**Data to use**

##########

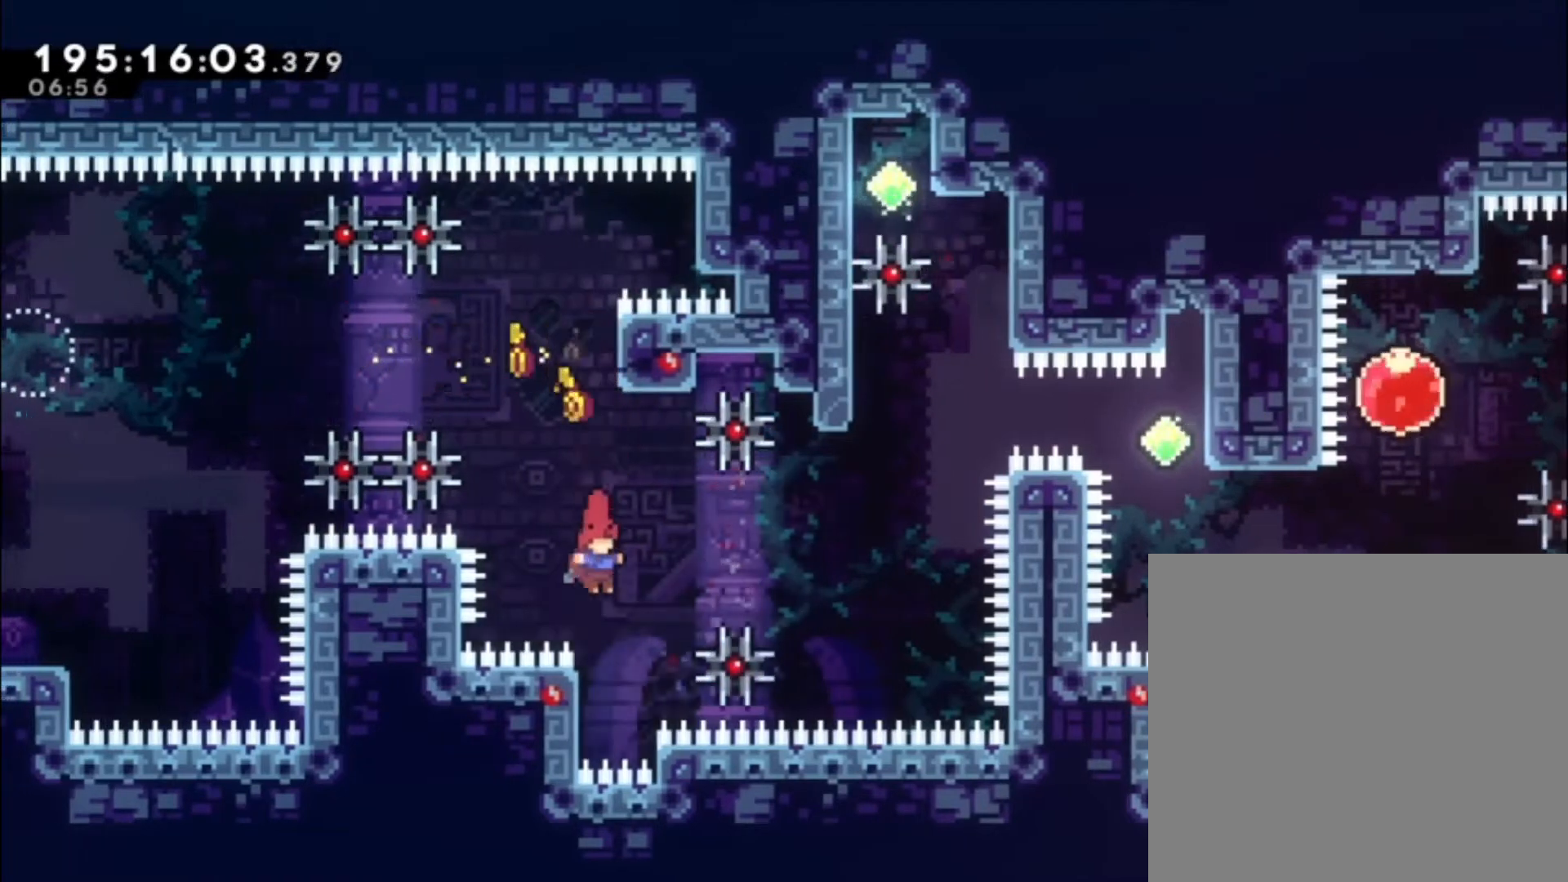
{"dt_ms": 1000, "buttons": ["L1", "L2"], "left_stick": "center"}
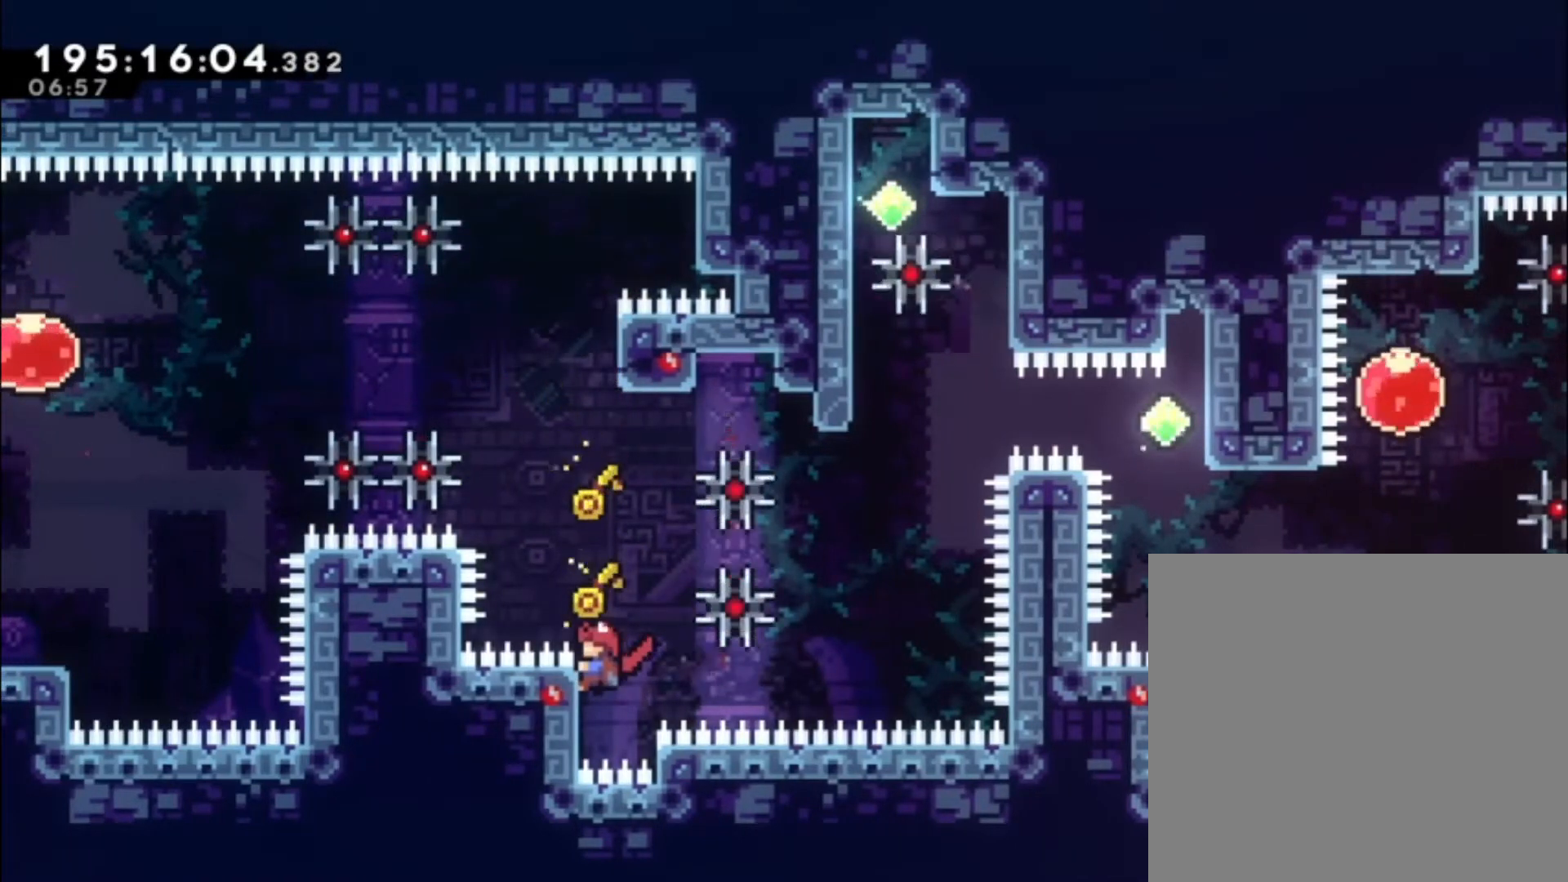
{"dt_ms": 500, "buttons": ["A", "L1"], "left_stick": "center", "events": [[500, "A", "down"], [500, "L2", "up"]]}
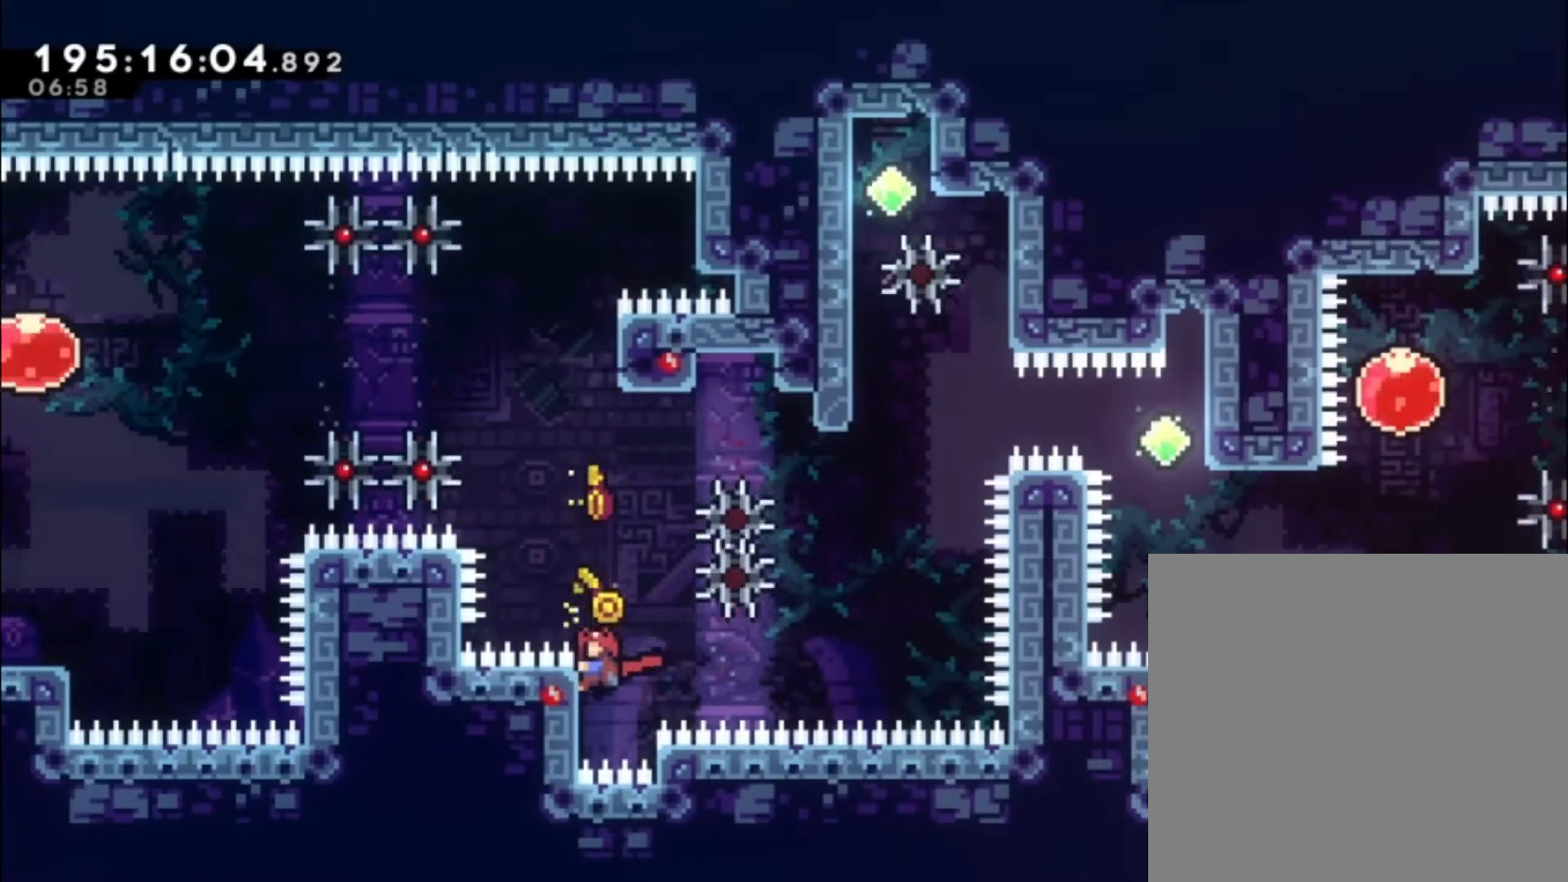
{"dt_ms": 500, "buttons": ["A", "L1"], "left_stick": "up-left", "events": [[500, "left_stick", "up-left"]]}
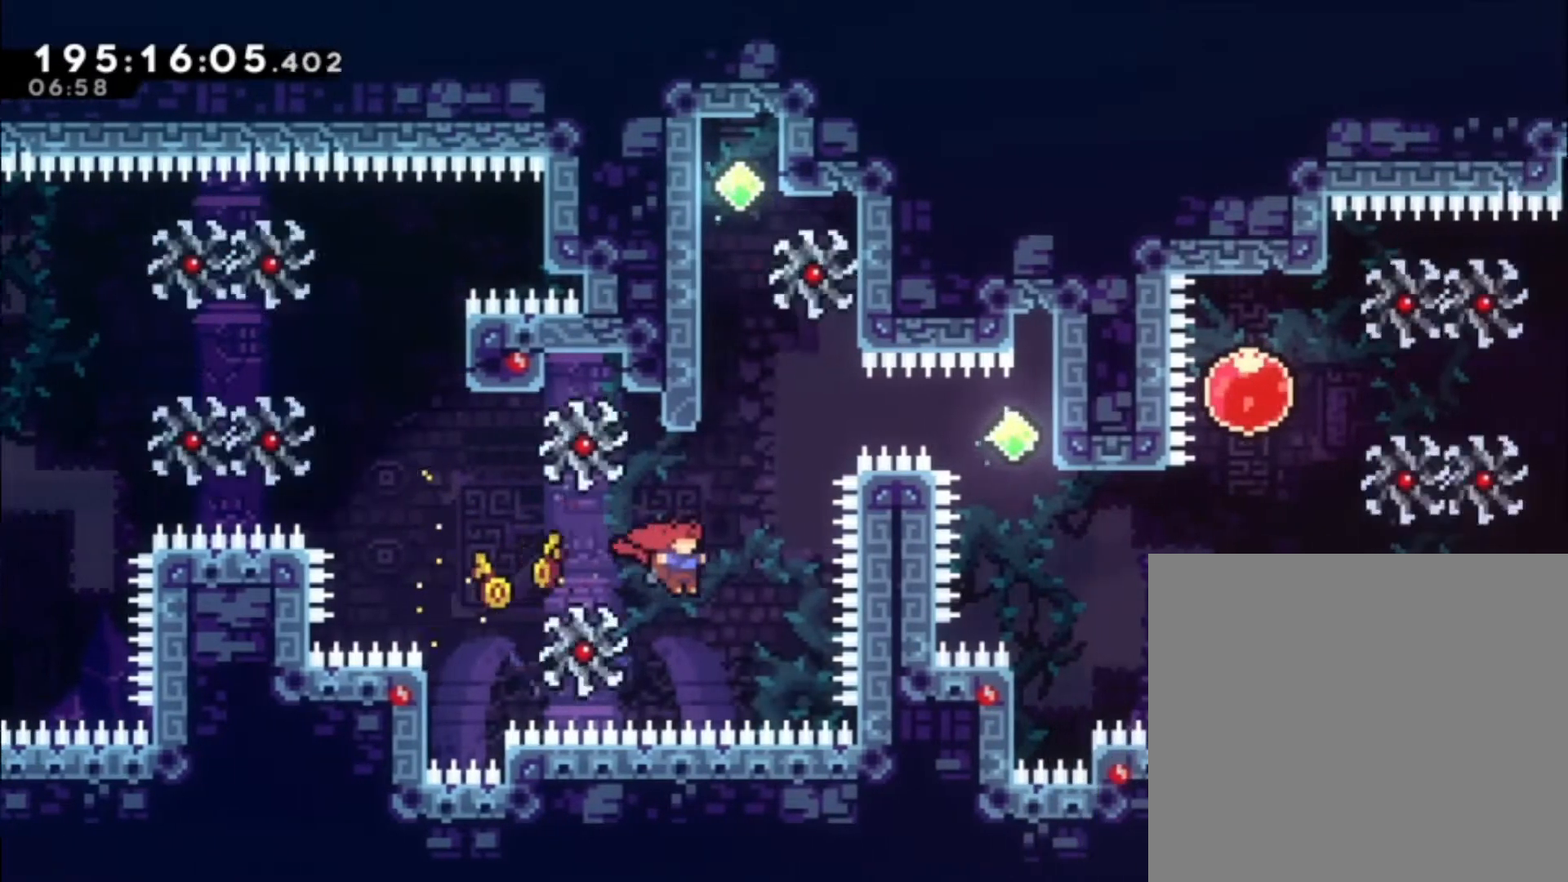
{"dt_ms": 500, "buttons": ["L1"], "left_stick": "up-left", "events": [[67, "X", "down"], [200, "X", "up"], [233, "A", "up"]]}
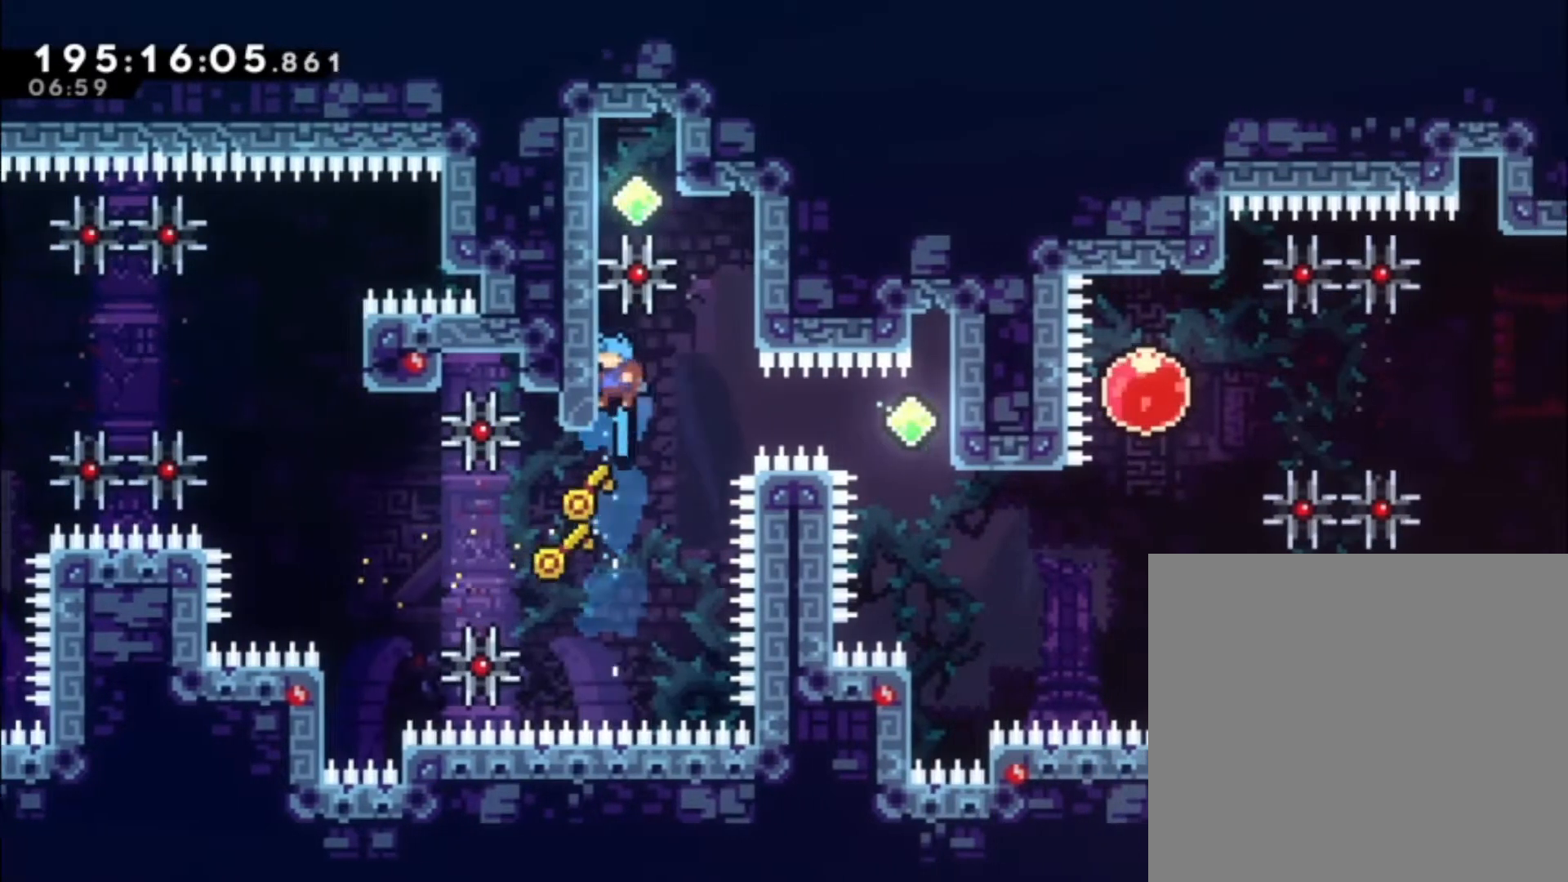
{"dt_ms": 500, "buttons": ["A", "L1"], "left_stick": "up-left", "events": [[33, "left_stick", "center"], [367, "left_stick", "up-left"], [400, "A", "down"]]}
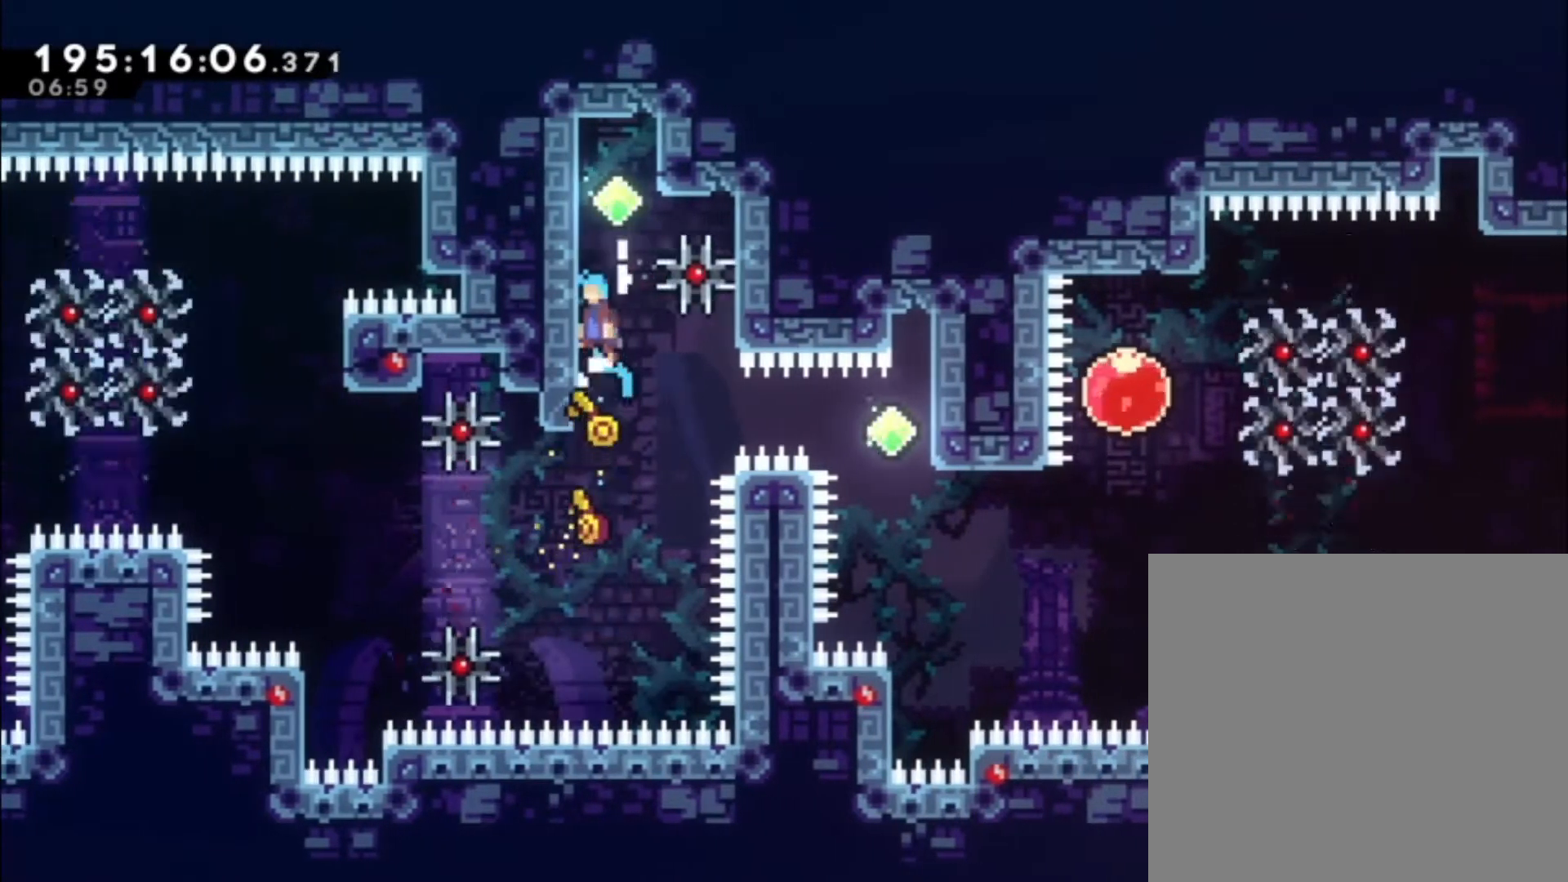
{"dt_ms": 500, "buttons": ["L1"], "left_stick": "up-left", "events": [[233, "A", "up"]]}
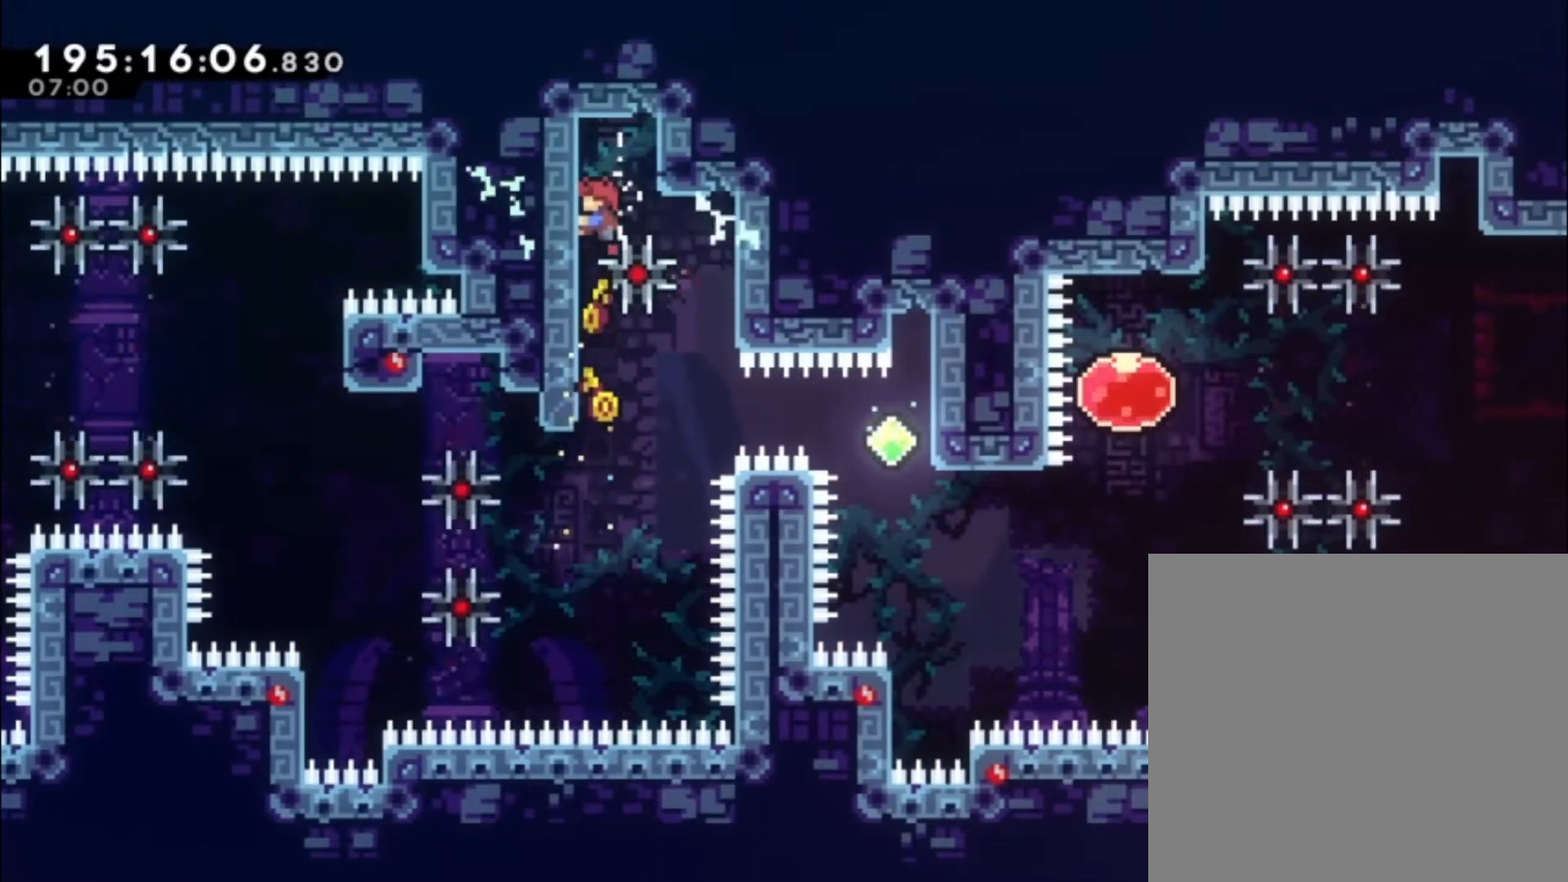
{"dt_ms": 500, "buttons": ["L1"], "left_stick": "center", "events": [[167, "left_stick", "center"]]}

##########

**Problem to work on**
If a line of the entries contains "events", it counts; give the total of such lines and nothing more.

**Expected answer**
6